Rome, le cinéma sous les étoiles

par Marcelle Padovani |  publié le 21/06/2026

À Rome, le phénomène Cinema in Piazza, ce cinéma gratuit à ciel ouvert, attire chaque soir près de 3 000 jeunes et pourrait rassembler 100 000 spectateurs d’ici la fin de l’été. De quoi raviver l’image d’une Rome redevenue capitale du cinéma.

Des spectateurs assistent à la projection du film « Underground » au Monte Ciocci lors de la kermesse « Il Cinema In Piazza » organisée par Piccolo America le 17 juillet 2021 à Rome. (Photo Franco Origlia / Getty Images via AFP)

Dès 20 heures, les places se remplissent dans le parc de la Cervelletta, le parc de Monte Ciocci ou sur la piazza San Cosimato, au cœur du Trastevere, le quartier bobo de la capitale. Le public, âgé en moyenne de 22 ans, se compose essentiellement d’étudiants qui peuvent profiter de projections jusqu’à minuit.

Le phénomène est né à l’été 2012, lorsque fut envisagée la fermeture du Cinema America, une salle de 700 places du Trastevere destinée à être transformée en parking. Un étudiant en droit, Valerio Carocci, s’y oppose et occupe les lieux pendant deux ans. Il mène des recherches actives, contacte cinéphiles, producteurs, acteurs, journalistes et responsables politiques.

Valerio Carocci devient le leader naturel d’un mouvement opposé à la fermeture des salles, mais surtout le promoteur d’une ambition plus large : réconcilier les citoyens avec le cinéma. Et avec la vie collective. En redonnant vie à une tradition populaire autour d’un art qui a connu à Rome une forme d’âge d’or. Dix ans plus tard, le pari semble gagné.

Le Cinema Troisi, vitrine du renouveau

Car aujourd’hui, même s’il ne reste plus que quarante salles ouvertes à Rome contre cinquante-trois en l’an 2000, on ne parle plus guère de « mort du cinéma ». On constate au contraire que le grand écran a encore un grand public, comme le souligne Valerio Carocci.
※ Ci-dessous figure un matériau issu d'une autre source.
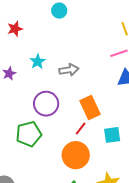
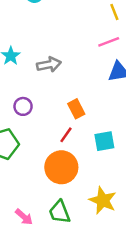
purple circle: (46, 104) -> (23, 106), size x0.6
orange rectangle: (90, 107) -> (76, 109), size x0.7

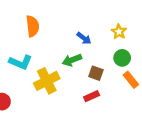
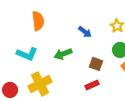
green arrow: (72, 60) -> (63, 54), moved
yellow cross: (47, 81) -> (40, 84), moved

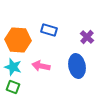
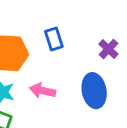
blue rectangle: (49, 30) -> (54, 39), turned 56

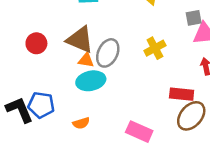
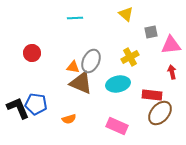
gray square: (194, 18) -> (151, 32), moved
brown triangle: (80, 40) -> (81, 83), moved
cyan ellipse: (91, 81) -> (118, 84), moved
Cette année, il a organisé, au seul Trastevere, 95 projections et 35 rencontres avec une impressionnante liste d’invités, souvent venus de France. Léa Seydoux, par exemple, est chargée de présenter trois films les 27, 28 et 29 juin, dont Le Feu follet de Louis Malle (1963). Parmi les habitués figurent également Matthieu Kassovitz, Olivier Assayas ou encore Jacques Audiard.

Entre-temps, afin d’élargir son projet, Valerio Carocci a eu l’audace d’ouvrir une salle de 500 places, toujours au Trastevere : le Cinema Troisi. Celui-ci projette en moyenne six films par jour, de 11 heures du matin à 2 heures de la nuit, organise des débats, propose des séances spéciales destinées aux jeunes parents accompagnés de leurs enfants et met gratuitement à disposition un espace de travail de 45 places en intérieur et 35 sur la terrasse.

Le tout est financé grâce à des soutiens privés — ACEA dans l’énergie, la maison Giorgio Armani, BNP Paribas notamment — ainsi qu’à des financements publics, en premier lieu ceux de la mairie de Rome.

Un modèle économique sous surveillance

Le succès est là. Reste à savoir comment il se traduira économiquement. Car il faut financer les trente salariés à temps plein du Cinema Troisi, les dix-huit employés affectés aux projections destinées aux familles, ainsi que la centaine de personnes mobilisées chaque été pour le Cinema in Piazza.

« Cela représente exactement les 850 000 euros de notre budget annuel », répond tranquillement Valerio Carocci, avant de confier son rêve : ouvrir un jour à Paris, avec ses amis et partenaires français, une déclinaison hexagonale du festival.